The latter work – about a couple torn between their place in the Israeli Ultra-Orthodox community and the desire to give their autistic son the chance to win independence and be integrated into society – also won Best Israeli Documentary and Best Director in the Israeli Documentary Competition.

Best Documentary Research Award went to Jonathan Avrahami and Assaf Lapid for The Return from the Other Planet.

In other international categories, Croatian drama Safe Place by Juraj Lerotić won best film in the First Feature Competition, judged by Ali Abbasi, Barbara Albert and Sebastian Meise.

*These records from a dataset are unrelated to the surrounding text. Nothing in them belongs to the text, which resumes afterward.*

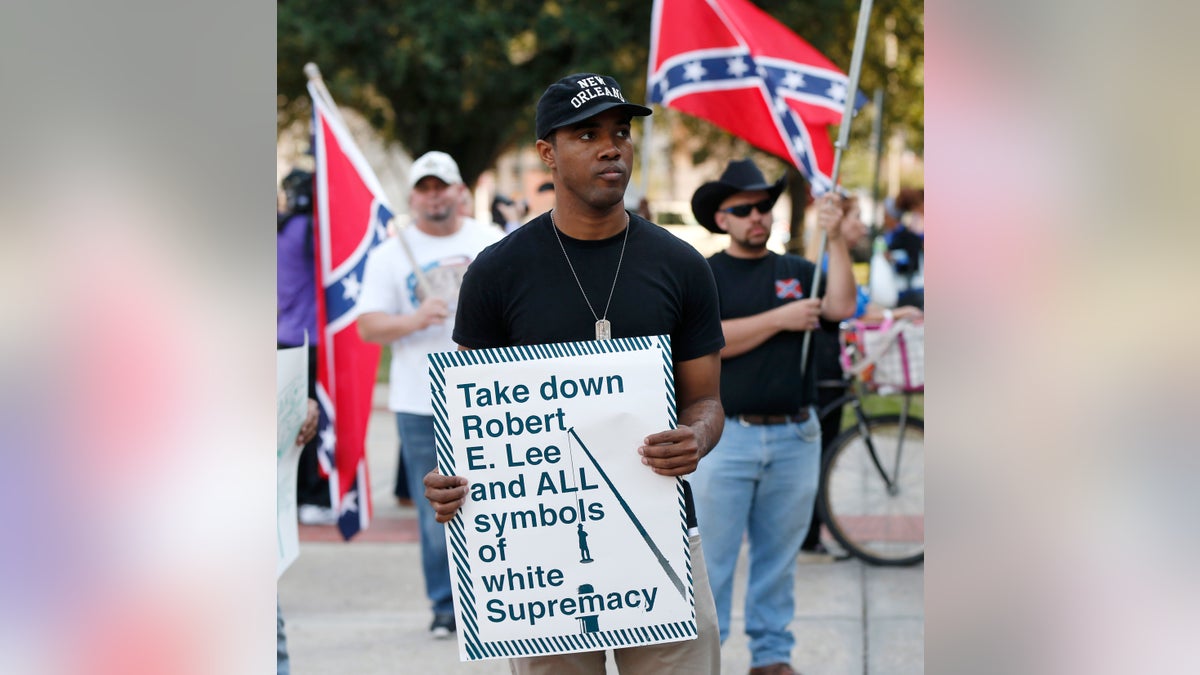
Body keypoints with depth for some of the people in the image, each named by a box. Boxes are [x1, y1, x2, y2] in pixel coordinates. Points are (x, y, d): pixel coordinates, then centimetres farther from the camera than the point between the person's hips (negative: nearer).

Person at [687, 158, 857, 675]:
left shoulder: (797, 272, 13)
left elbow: (841, 306, -4)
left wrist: (834, 239, -12)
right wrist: (780, 319, -11)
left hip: (794, 437, 3)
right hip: (726, 436, -3)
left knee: (780, 555, 10)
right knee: (712, 555, -2)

The award joins a string of prizes for the drama, about a family dealing with a suicide attempt by one of two adult sons, following wins at Locarno, Sarajevo, Shanghai, Beijing and Malta’s new Mediterrane Film Festival.

Mongolian filmmaker Zoljargal Purevdash’s If Only I Could Hibernate, which debuted in Un Certain Regard, received a Special Mention.

Fernando Guzzoni’s Blanquita won Best Feature Film in the justice and freedom focused In The Spirit of Freedom Competition, judged by Sébastien Lifshitz, Yael Perlov and Manuela Martelli.

The film about a real-life child prostitution scandal that rocked the country in the early 2000s, was Chile’s entry to best international film category for the 2023 Oscars.

In the same competition, Best Documentary went to Tina Satter’s film Reality about the real-life story of whistleblower Lee Winner, based on the exact transcript of the recording of her arrest.

Acknowledging that the film was not officially categorized as a documentary, the In The Spirit Of Freedom jury said: “The director’s choices to use a huis clos situation and strict respect to the dialogue that occurred create an incredible and virtuose mise en scene, between documentary and fiction.”

In other categories Tatiana Huezo’s The Echo won Chantal Akerman Competition, devoted to experimental documentary works, while Paul B. Preciado’s Orlando, My Political Biography and Sergei Loznitsa’s The Kiev Trial received Special Mentions.

The Jerusalem Film Festival continues until Sunday with Justine Triet’s Cannes 2023 Palme d’Or winner Anatomy of a Fall as the closing film.